A cidadania, antes promessa de universalidade, sofre a corrosão das bolhas digitais e dos algoritmos de segmentação. Os direitos tornam-se fragmentados, o acesso à informação é mediado por interesses opacos, e a política é capturada por lógicas de mercado e performance. O Estado, que no passado foi motor da inovação civilizacional, aparece agora hesitante — ou mesmo capturado.

Diante disso, a lição mais poderosa do livro talvez seja esta: não basta inovar. É preciso recolocar a inovação no horizonte da civilização. Isso implica repolitizar o debate tecnológico, ressignificar o progresso e reconstruir o pacto civilizatório que deu sentido à modernidade. Mas essa repolitização exige cuidado: quando capturada por interesses obscurantistas ou sectários, pode abrir novas brechas para a contestação da própria ciência.

A impressão é que estamos vivendo, hoje, não apenas uma transição difícil, mas um verdadeiro retrocesso do processo civilizatório — não por conta das inovações tecnológicas em si, mas pelas frustrações acumuladas com as promessas feitas ao longo das últimas décadas de crescimento econômico e inovações tecnológicas.

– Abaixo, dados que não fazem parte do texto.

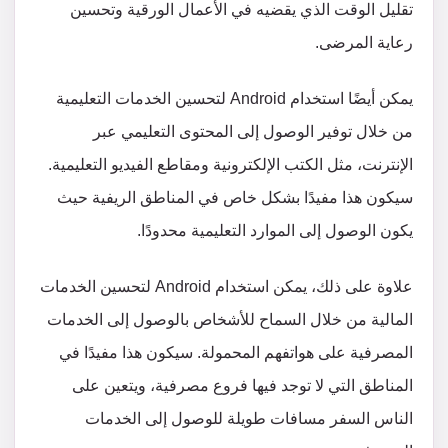
تقليل الوقت الذي يقضيه في الأعمال الورقية وتحسين
رعاية المرضى.
يمكن أيضًا استخدام Android لتحسين الخدمات التعليمية
من خلال توفير الوصول إلى المحتوى التعليمي عبر
الإنترنت، مثل الكتب الإلكترونية ومقاطع الفيديو التعليمية.
سيكون هذا مفيدًا بشكل خاص في المناطق الريفية حيث
يكون الوصول إلى الموارد التعليمية محدودًا.
علاوة على ذلك، يمكن استخدام Android لتحسين الخدمات
المالية من خلال السماح للأشخاص بالوصول إلى الخدمات
المصرفية على هواتفهم المحمولة. سيكون هذا مفيدًا في
المناطق التي لا توجد فيها فروع مصرفية، ويتعين على
الناس السفر مسافات طويلة للوصول إلى الخدمات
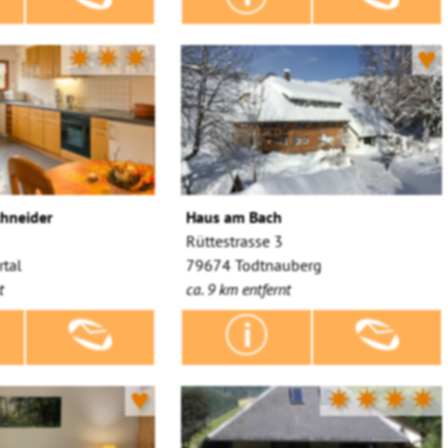
✷✷✷
♥
chneider
Haus am Bach
Rüttestrasse 3
tal
79674 Todtnauberg
t
ca. 9 km entfernt
♥
✷✷✷✷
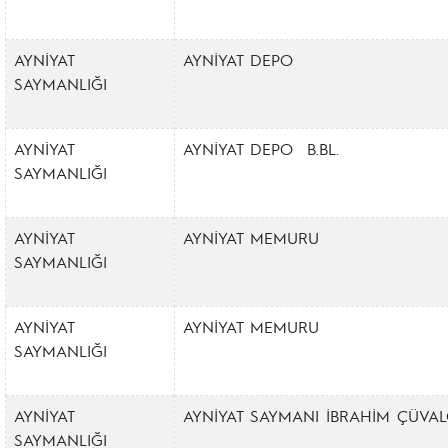
AYNİYAT
AYNİYAT DEPO
SAYMANLIĞI
AYNİYAT
AYNİYAT DEPO B.BL.
SAYMANLIĞI
AYNİYAT
AYNİYAT MEMURU
SAYMANLIĞI
AYNİYAT
AYNİYAT MEMURU
SAYMANLIĞI
AYNİYAT
AYNİYAT SAYMANI İBRAHİM ÇÜVAL
SAYMANLIĞI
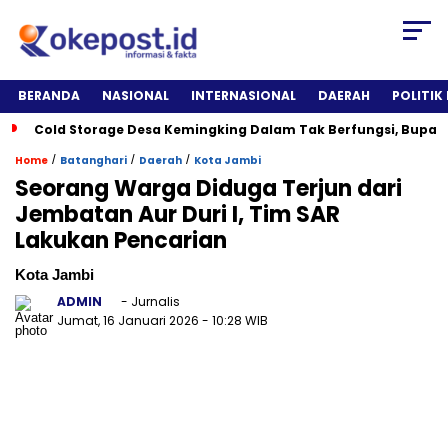
BERANDA
NASIONAL
INTERNASIONAL
DAERAH
POLITIK
Cold Storage Desa Kemingking Dalam Tak Berfungsi, Bupat
/
/
/
Home
Batanghari
Daerah
Kota Jambi
Seorang Warga Diduga Terjun dari
Jembatan Aur Duri I, Tim SAR
Lakukan Pencarian
Kota Jambi
ADMIN
- Jurnalis
Jumat, 16 Januari 2026
- 10:28 WIB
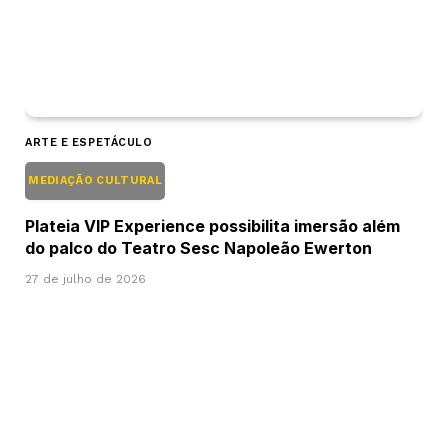
ARTE E ESPETÁCULO
MEDIAÇÃO CULTURAL
Plateia VIP Experience possibilita imersão além
do palco do Teatro Sesc Napoleão Ewerton
27 de julho de 2026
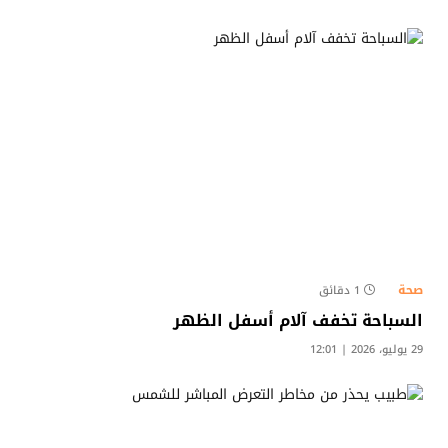
صحة
1 دقائق
السباحة تخفف آلام أسفل الظهر
29 يوليو، 2026 | 12:01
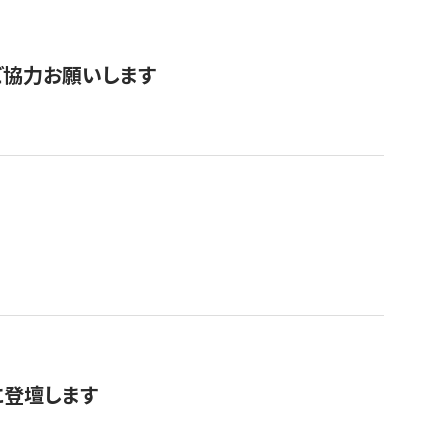
票にご協力お願いします
に登壇します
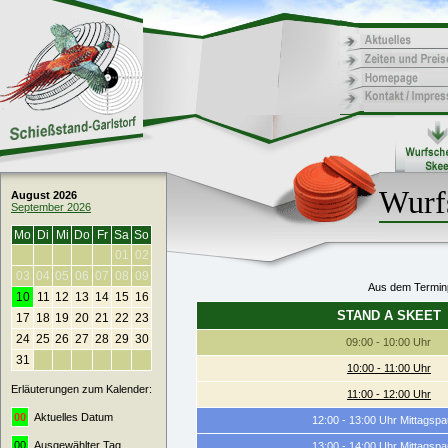
Wurf
August 2026
September 2026
Mo
Di
Mi
Do
Fr
Sa
So
01
02
03
04
05
06
07
08
09
Aus dem Terminp
10
11
12
13
14
15
16
STAND A SKEET
17
18
19
20
21
22
23
24
25
26
27
28
29
30
09:00 - 10:00 Uhr
31
10:00 - 11:00 Uhr
Erläuterungen zum Kalender:
11:00 - 12:00 Uhr
00
Aktuelles Datum
12:00 - 13:00 Uhr Mittagsp
00
Ausgewählter Tag
13:00 - 14:00 Uhr Mittagsp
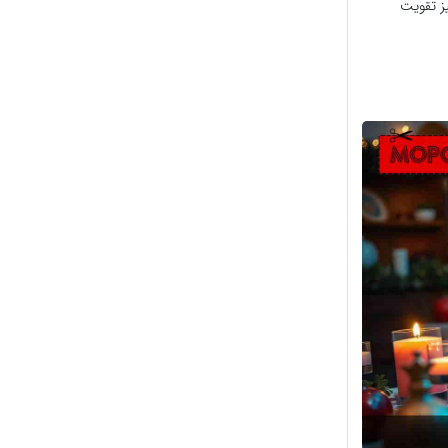
یز تقویت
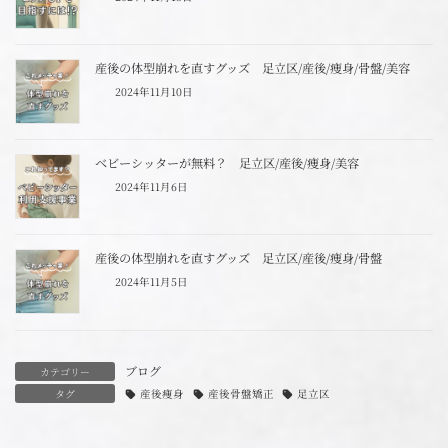
産後の体型崩れを直すグッズ 足立区/産後/痩身/骨盤/美容
2024年11月10日
ベビーシッターが無料？ 足立区/産後/痩身/美容
2024年11月6日
産後の体型崩れを直すグッズ 足立区/産後/痩身/骨盤
2024年11月5日
ブログ
カテゴリー
タグ
産後痩身
産後骨盤矯正
足立区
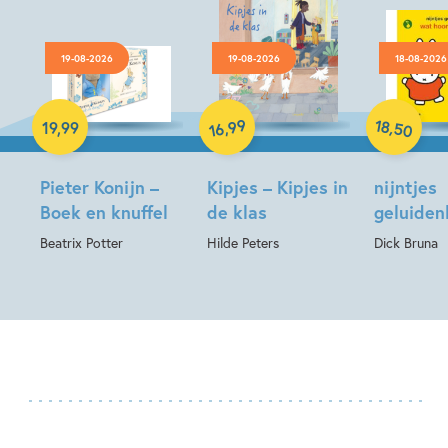
19-08-2026
19-08-2026
18-08-2026
Hardcover
Hardcover
Hardcover
18
99
,
,
19
,
99
50
16
Pieter Konijn –
Kipjes – Kipjes in
nijntjes
Boek en knuffel
de klas
geluide
Beatrix Potter
Hilde Peters
Dick Bruna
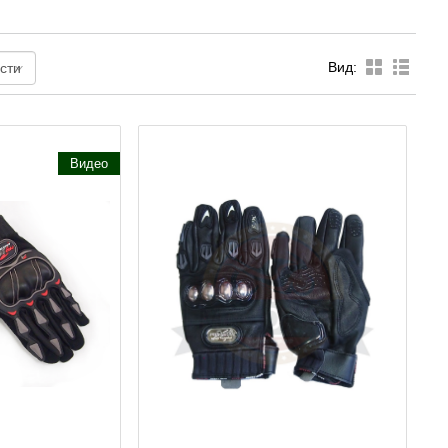
Вид:
Видео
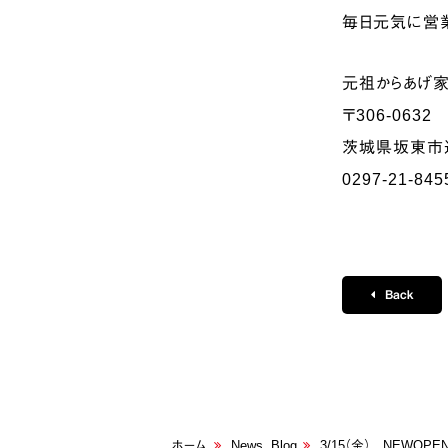
毎日元気に営業
元祖からあげ
〒306-0632
茨城県坂東市辺
0297‐21‐845
Back
ホーム
News
,
Blog
3/15（金） NEWOP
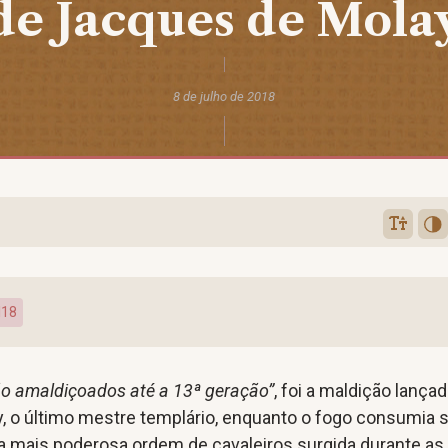
de Jacques de Mola
8 de julho de 2018
I18
ão amaldiçoados até a 13ª geração”
, foi a maldição lança
, o último mestre templário, enquanto o fogo consumia 
da mais poderosa ordem de cavaleiros surgida durante as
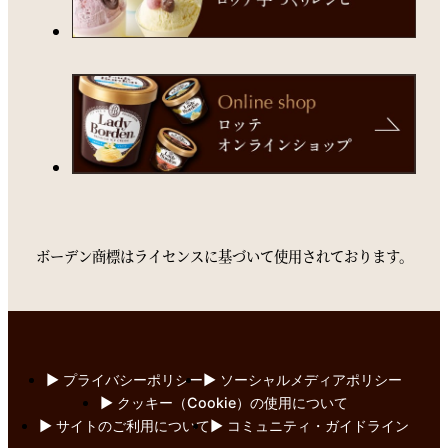
ボーデン商標はライセンスに基づいて使用されております。
▶︎ プライバシーポリシー
▶︎ ソーシャルメディアポリシー
▶︎ クッキー（Cookie）の使用について
▶︎ サイトのご利用について
▶︎ コミュニティ・ガイドライン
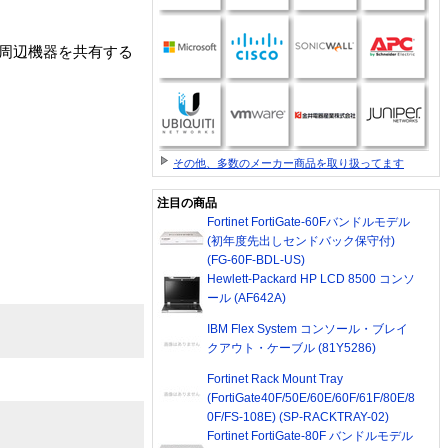
るUSB周辺機器を共有する
その他、多数のメーカー商品を取り扱ってます
注目の商品
Fortinet FortiGate-60Fバンドルモデル
(初年度先出しセンドバック保守付)
(FG-60F-BDL-US)
Hewlett-Packard HP LCD 8500 コンソ
ール (AF642A)
IBM Flex System コンソール・ブレイ
クアウト・ケーブル (81Y5286)
Fortinet Rack Mount Tray
(FortiGate40F/50E/60E/60F/61F/80E/8
0F/FS-108E) (SP-RACKTRAY-02)
Fortinet FortiGate-80F バンドルモデル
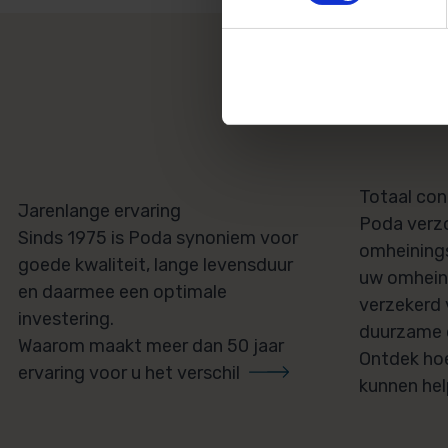
W
Totaal co
Jarenlange ervaring
Poda verzo
Sinds 1975 is Poda synoniem voor
omheinings
goede kwaliteit, lange levensduur
uw omheini
en daarmee een optimale
verzekerd 
investering.
duurzame 
Waarom maakt meer dan 50 jaar
Ontdek hoe
ervaring voor u het verschil
kunnen he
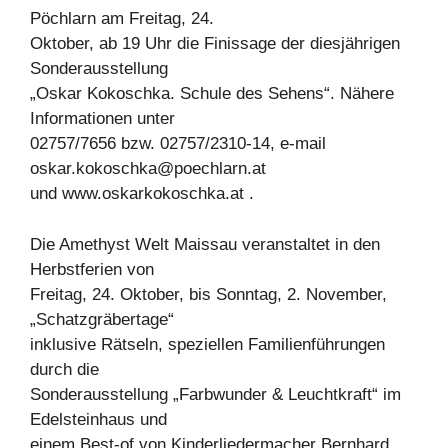
Pöchlarn am Freitag, 24.
Oktober, ab 19 Uhr die Finissage der diesjährigen
Sonderausstellung
„Oskar Kokoschka. Schule des Sehens“. Nähere
Informationen unter
02757/7656 bzw. 02757/2310-14, e-mail
oskar.kokoschka@poechlarn.at
und www.oskarkokoschka.at .
Die Amethyst Welt Maissau veranstaltet in den
Herbstferien von
Freitag, 24. Oktober, bis Sonntag, 2. November,
„Schatzgräbertage“
inklusive Rätseln, speziellen Familienführungen
durch die
Sonderausstellung „Farbwunder & Leuchtkraft“ im
Edelsteinhaus und
einem Best-of von Kinderliedermacher Bernhard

A modernidade nos prometeu que o conhecimento, a ciência, o trabalho e a cidadania nos conduziriam a uma sociedade mais justa, mais livre, mais igualitária. Mas o que muitos enxergam hoje — e não sem razão — é o oposto: desigualdades agravadas, crises ambientais e morais, instituições frágeis e elites desacreditadas. Essa frustração abriu espaço para dois vetores corrosivos.

De um lado, a ascensão de um populismo autoritário, que nega valores fundacionais da modernidade — razão, ciência, tolerância, direitos universais — e opera pelo ressentimento, pelo medo e pela rejeição à pluralidade. De outro, emerge uma pauta identitária legítima, voltada à inclusão de grupos marginalizados, mas que, em parte de suas expressões, ao enfatizar o particular, tensiona o princípio da igualdade universal. O resultado é um esgarçamento do espaço comum, do diálogo, da política mediada — do projeto coletivo.

É nesse contexto que o livro Civilização e Inovação se torna ainda mais necessário. Ao nos lembrar que a inovação pode — e deve — ser parte de um projeto civilizacional amplo, Romeiro nos ajuda a formular uma pergunta urgente: como reconstruir, atualizar e defender o conteúdo civilizatório das transformações sociais e tecnológicas que vivemos?

Esta talvez seja a tarefa intelectual e política mais desafiadora do nosso tempo.


Antônio Márcio Buainain é professor do Instituto de Economia da Unicamp e pesquisador do Centro de Economia Aplicada, Agricultura e Meio Ambiente (Cea/IE/Unicamp) e do Instituto Nacional de Ciência e Tecnologia em Políticas Públicas, Estratégia e Desenvolvimento (INCT/PPED).